Phase II data for the product were released earlier this month, and Phase III trials are well underway. (Also see "Promising Phase II Data For Sanofi’s Hemlibra Rival Fitusiran" - Scrip, 19 Jun, 2020.) A filing for adults and adolescents is planned in the second half of 2021.

BIVV001, being developed in collaboration with Sobi AB, is a potential new class of Factor VIII therapy for people with hemophilia A. The engineered Factor VIII product was acquired with Bioverativ, and is designed to extend protection from bleeds through high factor levels with once-weekly prophylactic dosing. A Phase III study in previously treated hemophilia A patients started last year and regulatory submissions could be made in the first half of 2022.

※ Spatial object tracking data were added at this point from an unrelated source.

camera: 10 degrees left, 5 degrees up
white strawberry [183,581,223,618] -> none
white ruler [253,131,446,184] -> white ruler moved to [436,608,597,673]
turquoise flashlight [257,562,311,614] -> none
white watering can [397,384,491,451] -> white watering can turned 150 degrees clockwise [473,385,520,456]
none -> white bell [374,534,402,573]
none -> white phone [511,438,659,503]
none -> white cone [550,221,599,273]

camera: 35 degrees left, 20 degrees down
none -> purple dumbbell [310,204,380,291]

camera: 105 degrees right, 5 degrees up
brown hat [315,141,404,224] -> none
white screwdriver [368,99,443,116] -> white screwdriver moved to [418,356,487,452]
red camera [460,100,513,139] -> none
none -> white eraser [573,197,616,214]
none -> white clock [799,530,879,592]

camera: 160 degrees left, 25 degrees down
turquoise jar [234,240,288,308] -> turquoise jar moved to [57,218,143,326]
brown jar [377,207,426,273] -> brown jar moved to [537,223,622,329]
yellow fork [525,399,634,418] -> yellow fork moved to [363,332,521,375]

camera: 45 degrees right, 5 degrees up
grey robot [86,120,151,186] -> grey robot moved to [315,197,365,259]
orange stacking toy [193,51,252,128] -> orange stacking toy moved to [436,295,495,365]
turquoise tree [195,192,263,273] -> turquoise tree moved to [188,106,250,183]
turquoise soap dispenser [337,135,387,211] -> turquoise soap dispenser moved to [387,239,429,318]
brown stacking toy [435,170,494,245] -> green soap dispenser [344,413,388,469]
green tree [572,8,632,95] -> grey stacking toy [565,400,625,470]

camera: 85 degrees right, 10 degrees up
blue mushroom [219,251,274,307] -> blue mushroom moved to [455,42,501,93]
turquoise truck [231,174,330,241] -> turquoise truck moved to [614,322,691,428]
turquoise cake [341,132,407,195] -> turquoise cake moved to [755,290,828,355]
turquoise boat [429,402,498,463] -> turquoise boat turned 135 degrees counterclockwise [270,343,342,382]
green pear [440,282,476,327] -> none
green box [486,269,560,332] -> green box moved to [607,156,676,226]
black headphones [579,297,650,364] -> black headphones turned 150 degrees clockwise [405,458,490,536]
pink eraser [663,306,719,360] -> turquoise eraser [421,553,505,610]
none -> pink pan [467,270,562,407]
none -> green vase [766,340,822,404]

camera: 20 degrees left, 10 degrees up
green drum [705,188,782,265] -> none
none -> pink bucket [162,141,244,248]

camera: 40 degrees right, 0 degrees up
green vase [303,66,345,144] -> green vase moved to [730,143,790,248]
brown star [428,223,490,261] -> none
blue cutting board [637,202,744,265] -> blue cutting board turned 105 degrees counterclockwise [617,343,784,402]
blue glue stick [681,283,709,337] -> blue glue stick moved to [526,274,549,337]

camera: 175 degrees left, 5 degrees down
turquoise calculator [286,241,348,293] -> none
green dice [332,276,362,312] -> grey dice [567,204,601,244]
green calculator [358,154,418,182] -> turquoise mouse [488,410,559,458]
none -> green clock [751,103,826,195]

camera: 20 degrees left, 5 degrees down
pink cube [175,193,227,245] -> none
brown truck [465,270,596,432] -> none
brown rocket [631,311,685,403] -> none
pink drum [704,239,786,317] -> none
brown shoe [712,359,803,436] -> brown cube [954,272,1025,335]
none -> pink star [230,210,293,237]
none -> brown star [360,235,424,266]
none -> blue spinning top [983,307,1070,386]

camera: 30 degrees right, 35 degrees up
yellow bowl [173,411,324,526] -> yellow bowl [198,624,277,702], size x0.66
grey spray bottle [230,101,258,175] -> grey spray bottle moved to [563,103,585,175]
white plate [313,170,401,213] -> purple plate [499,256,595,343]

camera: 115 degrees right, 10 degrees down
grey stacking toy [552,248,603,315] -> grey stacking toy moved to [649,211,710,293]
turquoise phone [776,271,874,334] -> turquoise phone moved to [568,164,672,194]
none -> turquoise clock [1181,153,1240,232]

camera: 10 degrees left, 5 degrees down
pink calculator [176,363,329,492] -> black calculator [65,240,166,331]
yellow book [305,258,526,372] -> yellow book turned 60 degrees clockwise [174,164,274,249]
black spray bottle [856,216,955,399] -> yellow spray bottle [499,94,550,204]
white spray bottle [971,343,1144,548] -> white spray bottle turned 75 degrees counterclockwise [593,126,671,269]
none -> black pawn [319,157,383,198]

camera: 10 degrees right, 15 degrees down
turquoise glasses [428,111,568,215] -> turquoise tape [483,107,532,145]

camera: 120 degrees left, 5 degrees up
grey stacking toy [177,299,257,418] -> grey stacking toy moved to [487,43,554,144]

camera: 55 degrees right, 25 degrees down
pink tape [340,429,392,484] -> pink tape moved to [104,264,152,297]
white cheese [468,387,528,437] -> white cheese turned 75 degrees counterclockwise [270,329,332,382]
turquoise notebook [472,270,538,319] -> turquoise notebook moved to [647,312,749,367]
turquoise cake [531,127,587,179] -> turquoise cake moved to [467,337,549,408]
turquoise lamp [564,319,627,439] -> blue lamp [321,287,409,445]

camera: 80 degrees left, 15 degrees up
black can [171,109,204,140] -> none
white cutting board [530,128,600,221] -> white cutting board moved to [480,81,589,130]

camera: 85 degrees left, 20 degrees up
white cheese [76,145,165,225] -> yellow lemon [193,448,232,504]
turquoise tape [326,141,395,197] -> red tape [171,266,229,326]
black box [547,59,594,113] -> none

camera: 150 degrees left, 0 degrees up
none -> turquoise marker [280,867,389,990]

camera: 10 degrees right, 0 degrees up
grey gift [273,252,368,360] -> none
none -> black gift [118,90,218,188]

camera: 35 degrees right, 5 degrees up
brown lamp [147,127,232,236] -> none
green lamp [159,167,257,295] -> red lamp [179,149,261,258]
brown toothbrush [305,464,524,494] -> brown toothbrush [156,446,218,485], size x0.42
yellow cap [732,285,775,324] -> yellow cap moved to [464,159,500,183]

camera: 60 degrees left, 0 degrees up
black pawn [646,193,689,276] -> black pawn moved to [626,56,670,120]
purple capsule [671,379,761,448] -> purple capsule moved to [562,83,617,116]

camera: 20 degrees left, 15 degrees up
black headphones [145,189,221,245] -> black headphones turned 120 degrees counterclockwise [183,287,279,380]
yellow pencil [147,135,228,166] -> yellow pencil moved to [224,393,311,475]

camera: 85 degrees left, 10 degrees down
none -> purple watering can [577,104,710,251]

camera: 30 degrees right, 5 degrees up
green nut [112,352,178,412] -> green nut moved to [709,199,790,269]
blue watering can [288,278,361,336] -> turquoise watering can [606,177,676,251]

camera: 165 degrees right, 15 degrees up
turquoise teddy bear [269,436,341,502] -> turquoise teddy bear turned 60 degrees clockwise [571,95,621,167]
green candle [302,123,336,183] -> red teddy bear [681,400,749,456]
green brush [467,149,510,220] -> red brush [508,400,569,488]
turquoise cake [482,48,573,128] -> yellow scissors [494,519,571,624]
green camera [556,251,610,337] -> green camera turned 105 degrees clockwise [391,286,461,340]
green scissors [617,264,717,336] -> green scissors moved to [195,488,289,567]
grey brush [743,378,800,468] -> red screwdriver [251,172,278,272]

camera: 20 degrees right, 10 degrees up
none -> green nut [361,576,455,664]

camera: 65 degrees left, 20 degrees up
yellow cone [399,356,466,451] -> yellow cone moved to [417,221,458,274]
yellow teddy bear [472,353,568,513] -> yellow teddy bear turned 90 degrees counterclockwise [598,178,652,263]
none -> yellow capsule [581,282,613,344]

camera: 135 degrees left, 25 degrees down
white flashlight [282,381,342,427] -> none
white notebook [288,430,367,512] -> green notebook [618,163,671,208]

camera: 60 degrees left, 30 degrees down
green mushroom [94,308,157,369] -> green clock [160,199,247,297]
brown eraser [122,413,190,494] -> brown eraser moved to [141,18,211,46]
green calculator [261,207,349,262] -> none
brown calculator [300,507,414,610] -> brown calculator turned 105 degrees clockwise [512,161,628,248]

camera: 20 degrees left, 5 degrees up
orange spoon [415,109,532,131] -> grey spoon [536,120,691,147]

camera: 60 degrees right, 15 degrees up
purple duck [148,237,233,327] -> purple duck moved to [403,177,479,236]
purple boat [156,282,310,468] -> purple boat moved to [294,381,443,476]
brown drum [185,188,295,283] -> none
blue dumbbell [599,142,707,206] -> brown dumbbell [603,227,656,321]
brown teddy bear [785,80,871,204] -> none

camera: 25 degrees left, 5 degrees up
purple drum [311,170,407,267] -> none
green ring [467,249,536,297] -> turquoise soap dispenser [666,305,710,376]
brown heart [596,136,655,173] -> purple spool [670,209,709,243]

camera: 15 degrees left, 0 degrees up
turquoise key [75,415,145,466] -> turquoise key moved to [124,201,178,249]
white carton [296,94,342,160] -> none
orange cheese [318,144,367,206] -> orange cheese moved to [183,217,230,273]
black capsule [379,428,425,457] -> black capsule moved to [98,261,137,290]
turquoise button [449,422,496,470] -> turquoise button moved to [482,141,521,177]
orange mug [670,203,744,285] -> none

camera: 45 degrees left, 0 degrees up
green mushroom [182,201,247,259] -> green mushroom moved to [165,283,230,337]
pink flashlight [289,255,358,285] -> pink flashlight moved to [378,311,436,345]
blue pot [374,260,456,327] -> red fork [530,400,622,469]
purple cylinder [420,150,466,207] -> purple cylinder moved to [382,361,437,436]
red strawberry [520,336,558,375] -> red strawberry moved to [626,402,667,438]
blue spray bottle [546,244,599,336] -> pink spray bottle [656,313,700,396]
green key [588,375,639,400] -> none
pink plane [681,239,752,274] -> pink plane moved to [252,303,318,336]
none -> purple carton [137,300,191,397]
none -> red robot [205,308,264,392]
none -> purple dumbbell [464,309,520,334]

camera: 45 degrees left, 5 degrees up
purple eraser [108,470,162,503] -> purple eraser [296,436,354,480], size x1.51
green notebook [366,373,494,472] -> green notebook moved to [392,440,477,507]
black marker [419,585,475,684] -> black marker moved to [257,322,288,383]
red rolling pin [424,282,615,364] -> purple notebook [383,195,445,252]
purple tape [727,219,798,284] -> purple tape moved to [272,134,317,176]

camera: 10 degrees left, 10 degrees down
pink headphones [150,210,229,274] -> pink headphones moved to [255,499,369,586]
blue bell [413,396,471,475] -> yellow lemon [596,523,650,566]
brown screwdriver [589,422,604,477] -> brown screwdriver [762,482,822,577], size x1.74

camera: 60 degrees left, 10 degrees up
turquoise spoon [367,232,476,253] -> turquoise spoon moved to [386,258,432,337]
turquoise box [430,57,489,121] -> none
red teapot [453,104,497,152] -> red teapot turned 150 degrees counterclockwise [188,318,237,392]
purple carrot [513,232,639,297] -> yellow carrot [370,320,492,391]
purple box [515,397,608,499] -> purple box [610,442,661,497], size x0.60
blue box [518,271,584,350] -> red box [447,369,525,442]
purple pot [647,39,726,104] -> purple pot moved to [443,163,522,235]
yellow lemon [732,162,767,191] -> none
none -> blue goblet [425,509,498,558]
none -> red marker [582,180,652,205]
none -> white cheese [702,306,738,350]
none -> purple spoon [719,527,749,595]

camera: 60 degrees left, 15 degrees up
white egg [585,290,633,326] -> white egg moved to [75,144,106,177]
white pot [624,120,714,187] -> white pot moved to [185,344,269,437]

Sanofi believes the patient population is divided between those who want a near normal bleeding rate and those who prioritize convenience. It is pitching BIVV001 to be “the best option for those seeking an active life. With fitusiran, our target is to bring patient convenience and efficacy to the next level,” said Vanessa Wolfeler, global franchise head of rare blood disorders.

Analysts at Bryan, Garnier & Co liked the plans: “The strategy to position the two drugs looks smart to us: BIVV001 for patients who have a very active life (lots of sport) thanks to its high efficacy, and fitusiran for those who want high efficacy with low injection burden.”

The company is also pursuing a gene therapy program for hemophilia, though here it is well behind the frontrunners. However, it is using a lentiviral vector, against which patients are not expected to have pre-existing antibodies, while a sizeable percentage are expected to have antibodies to adenovirus vectors. It is expected to enter the clinic in 2022, by which time BioMarin Pharmaceutical Inc. and Pfizer Inc./Sangamo Therapeutics Inc.’s products, SB-525 (giroctocogene fitelparvovec) and valrox (valoctocogene roxaparvovec), should be on the market.

The company has also decided to commit to establishing an AAV gene therapy platform within Sanofi from discovery to manufacturing, Reed said. “While we'll also tentatively explore other gene therapy approaches such as the lentivirus platform.”

Reed added, “So within the next 12 to 18 months, we should be in a position to provide more specific updates on our progress with establishing the AAV platform in-house and in generating a compelling gene therapy pipeline.”